Due to changes in the API regarding secp256k1_context_static described above, the ABI is not compatible with previous versions.

0.2.0 - 2022-12-12

Added

  • Added usage examples for common use cases in a new examples/ directory.
  • Added secp256k1_selftest, to be used in conjunction with secp256k1_context_static.
  • Added support for 128-bit wide multiplication on MSVC for x86_64 and arm64, giving roughly a 20% speedup on those platforms.

Changed

  • Enabled modules schnorrsig, extrakeys and ecdh by default in ./configure.
  • The secp256k1_nonce_function_rfc6979 nonce function, used by default by secp256k1_ecdsa_sign, now reduces the message hash modulo the group order to match the specification.

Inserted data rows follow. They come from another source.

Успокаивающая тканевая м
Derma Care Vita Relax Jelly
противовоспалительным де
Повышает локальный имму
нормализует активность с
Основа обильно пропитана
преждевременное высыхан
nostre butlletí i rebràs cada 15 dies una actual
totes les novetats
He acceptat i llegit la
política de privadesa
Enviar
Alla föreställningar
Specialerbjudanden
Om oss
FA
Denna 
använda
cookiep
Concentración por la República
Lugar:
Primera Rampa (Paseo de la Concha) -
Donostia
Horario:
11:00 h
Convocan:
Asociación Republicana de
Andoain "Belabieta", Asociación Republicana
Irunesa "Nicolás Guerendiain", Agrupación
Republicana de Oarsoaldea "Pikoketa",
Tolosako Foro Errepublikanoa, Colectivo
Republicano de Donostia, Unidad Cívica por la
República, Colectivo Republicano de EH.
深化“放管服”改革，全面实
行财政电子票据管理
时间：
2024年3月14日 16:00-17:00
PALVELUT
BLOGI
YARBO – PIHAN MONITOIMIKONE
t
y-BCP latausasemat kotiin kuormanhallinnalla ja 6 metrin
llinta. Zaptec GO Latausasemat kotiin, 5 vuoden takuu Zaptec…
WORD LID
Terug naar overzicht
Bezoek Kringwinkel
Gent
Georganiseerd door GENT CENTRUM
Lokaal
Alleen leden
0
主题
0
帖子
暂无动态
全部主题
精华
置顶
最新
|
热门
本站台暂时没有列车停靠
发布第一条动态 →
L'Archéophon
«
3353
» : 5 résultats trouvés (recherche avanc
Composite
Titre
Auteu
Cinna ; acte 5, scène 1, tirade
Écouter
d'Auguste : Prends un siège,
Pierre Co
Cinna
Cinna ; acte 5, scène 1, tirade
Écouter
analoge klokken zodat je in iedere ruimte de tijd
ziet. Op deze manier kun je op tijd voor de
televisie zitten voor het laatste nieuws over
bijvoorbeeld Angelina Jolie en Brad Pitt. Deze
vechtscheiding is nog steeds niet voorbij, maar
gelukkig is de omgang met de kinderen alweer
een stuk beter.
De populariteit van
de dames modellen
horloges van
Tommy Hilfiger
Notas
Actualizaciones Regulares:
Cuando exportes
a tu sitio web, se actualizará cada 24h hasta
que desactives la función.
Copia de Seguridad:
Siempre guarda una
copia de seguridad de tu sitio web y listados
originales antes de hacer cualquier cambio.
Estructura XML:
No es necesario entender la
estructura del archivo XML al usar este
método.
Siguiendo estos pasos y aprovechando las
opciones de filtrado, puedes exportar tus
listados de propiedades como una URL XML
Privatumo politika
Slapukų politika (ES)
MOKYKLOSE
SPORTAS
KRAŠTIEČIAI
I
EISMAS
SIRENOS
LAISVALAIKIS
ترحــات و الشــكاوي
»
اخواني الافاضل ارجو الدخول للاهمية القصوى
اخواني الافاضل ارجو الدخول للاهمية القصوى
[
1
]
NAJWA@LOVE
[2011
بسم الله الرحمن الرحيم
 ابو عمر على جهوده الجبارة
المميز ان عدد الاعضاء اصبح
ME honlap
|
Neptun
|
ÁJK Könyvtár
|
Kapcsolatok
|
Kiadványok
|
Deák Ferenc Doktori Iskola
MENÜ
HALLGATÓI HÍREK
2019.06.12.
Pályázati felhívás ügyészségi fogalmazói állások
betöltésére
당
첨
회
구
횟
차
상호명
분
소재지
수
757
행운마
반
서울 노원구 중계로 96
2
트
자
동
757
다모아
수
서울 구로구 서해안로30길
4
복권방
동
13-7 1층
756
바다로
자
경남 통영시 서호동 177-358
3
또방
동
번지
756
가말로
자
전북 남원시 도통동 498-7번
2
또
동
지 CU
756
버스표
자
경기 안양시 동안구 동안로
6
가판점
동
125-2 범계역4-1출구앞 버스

This only affects improper use of ECDSA signing API.

Deprecated

  • Deprecated context flags SECP256K1_CONTEXT_VERIFY and SECP256K1_CONTEXT_SIGN. Use SECP256K1_CONTEXT_NONE instead.
  • Renamed secp256k1_context_no_precomp to secp256k1_context_static.
  • Module schnorrsig: renamed secp256k1_schnorrsig_sign to secp256k1_schnorrsig_sign32.

ABI Compatibility

Since this is the first release, we do not compare application binary interfaces. However, there are earlier unreleased versions of libsecp256k1 that are not ABI compatible with this version.

0.1.0 - 2013-03-05 to 2021-12-25

This version was in fact never released. The number was given by the build system since the introduction of autotools in Jan 2014 (ea0fe5a5bf). Therefore, this version number does not uniquely identify a set of source files.